*** RECORDS ***
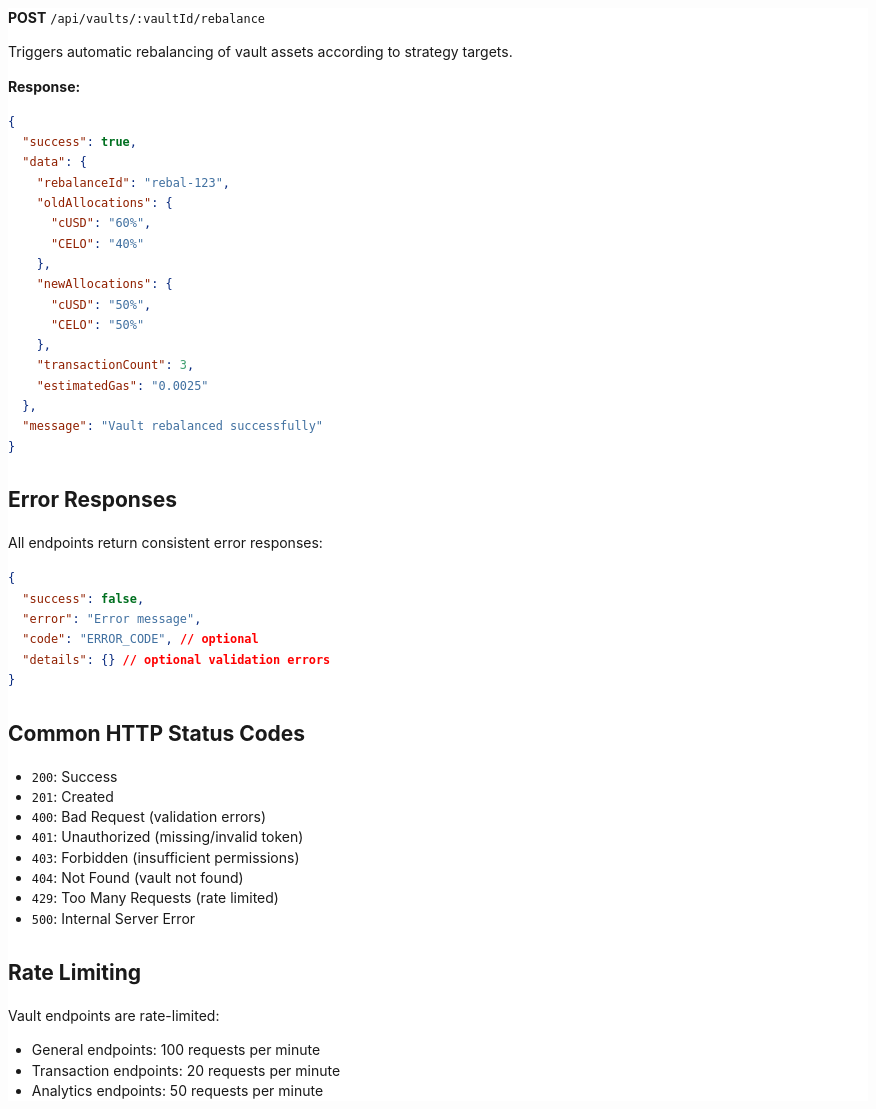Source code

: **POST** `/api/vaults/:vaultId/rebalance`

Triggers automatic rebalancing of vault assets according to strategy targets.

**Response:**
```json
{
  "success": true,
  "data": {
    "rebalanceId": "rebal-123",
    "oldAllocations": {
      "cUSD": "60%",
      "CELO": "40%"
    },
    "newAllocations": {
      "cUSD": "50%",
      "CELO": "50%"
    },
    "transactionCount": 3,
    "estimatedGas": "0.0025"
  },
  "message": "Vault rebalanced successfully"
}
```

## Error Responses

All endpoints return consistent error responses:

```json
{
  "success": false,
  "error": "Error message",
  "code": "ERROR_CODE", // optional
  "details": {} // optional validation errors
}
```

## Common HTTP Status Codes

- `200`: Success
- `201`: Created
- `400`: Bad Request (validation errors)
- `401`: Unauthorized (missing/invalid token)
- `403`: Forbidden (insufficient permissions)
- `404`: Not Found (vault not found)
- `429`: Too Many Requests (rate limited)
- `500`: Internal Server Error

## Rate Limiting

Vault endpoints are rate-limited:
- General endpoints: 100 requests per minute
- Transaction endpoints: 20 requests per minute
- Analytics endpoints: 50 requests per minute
*** End of RECORDS ***
*** RECORDS ***
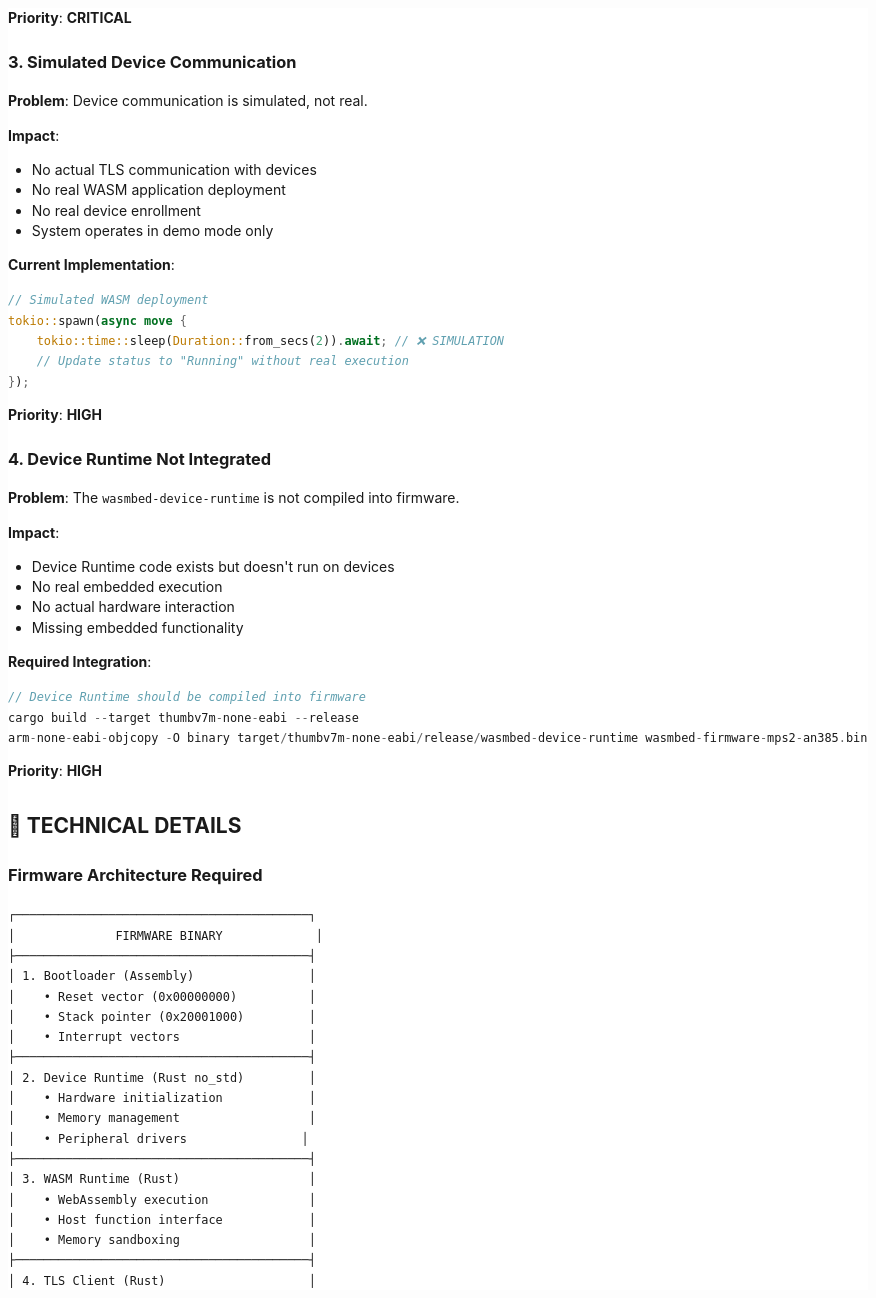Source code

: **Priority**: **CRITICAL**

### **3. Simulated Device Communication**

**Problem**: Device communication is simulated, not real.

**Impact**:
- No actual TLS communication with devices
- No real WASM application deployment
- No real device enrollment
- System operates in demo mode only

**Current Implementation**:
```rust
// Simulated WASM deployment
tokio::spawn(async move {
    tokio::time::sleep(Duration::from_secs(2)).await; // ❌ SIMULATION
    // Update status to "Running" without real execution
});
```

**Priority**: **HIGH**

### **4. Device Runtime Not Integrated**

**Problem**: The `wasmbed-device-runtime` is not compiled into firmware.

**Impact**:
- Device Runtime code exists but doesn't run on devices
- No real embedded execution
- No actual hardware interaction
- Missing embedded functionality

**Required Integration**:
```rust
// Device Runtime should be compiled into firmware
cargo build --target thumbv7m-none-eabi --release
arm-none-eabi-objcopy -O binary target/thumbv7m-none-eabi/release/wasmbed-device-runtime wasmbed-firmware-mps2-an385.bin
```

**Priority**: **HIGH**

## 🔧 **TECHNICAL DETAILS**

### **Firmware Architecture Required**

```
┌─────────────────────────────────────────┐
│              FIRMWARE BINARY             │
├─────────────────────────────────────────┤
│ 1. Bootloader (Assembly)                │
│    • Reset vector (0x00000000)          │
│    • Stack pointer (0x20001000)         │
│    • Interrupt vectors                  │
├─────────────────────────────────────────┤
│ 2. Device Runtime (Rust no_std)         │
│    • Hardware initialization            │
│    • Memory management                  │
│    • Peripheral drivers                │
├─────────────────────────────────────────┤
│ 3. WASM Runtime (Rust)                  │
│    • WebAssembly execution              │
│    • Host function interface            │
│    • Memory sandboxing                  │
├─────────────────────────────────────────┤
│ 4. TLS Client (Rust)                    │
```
*** End of RECORDS ***
The response should hold exactly the lines starting at the line with "Forbidden (insufficient permissions)" and ending at the line with "- Analytics endpoints: 50 requests per minute", and no other line of the material above.

### YOUR RESPONSE:
- `403`: Forbidden (insufficient permissions)
- `404`: Not Found (vault not found)
- `429`: Too Many Requests (rate limited)
- `500`: Internal Server Error

## Rate Limiting

Vault endpoints are rate-limited:
- General endpoints: 100 requests per minute
- Transaction endpoints: 20 requests per minute
- Analytics endpoints: 50 requests per minute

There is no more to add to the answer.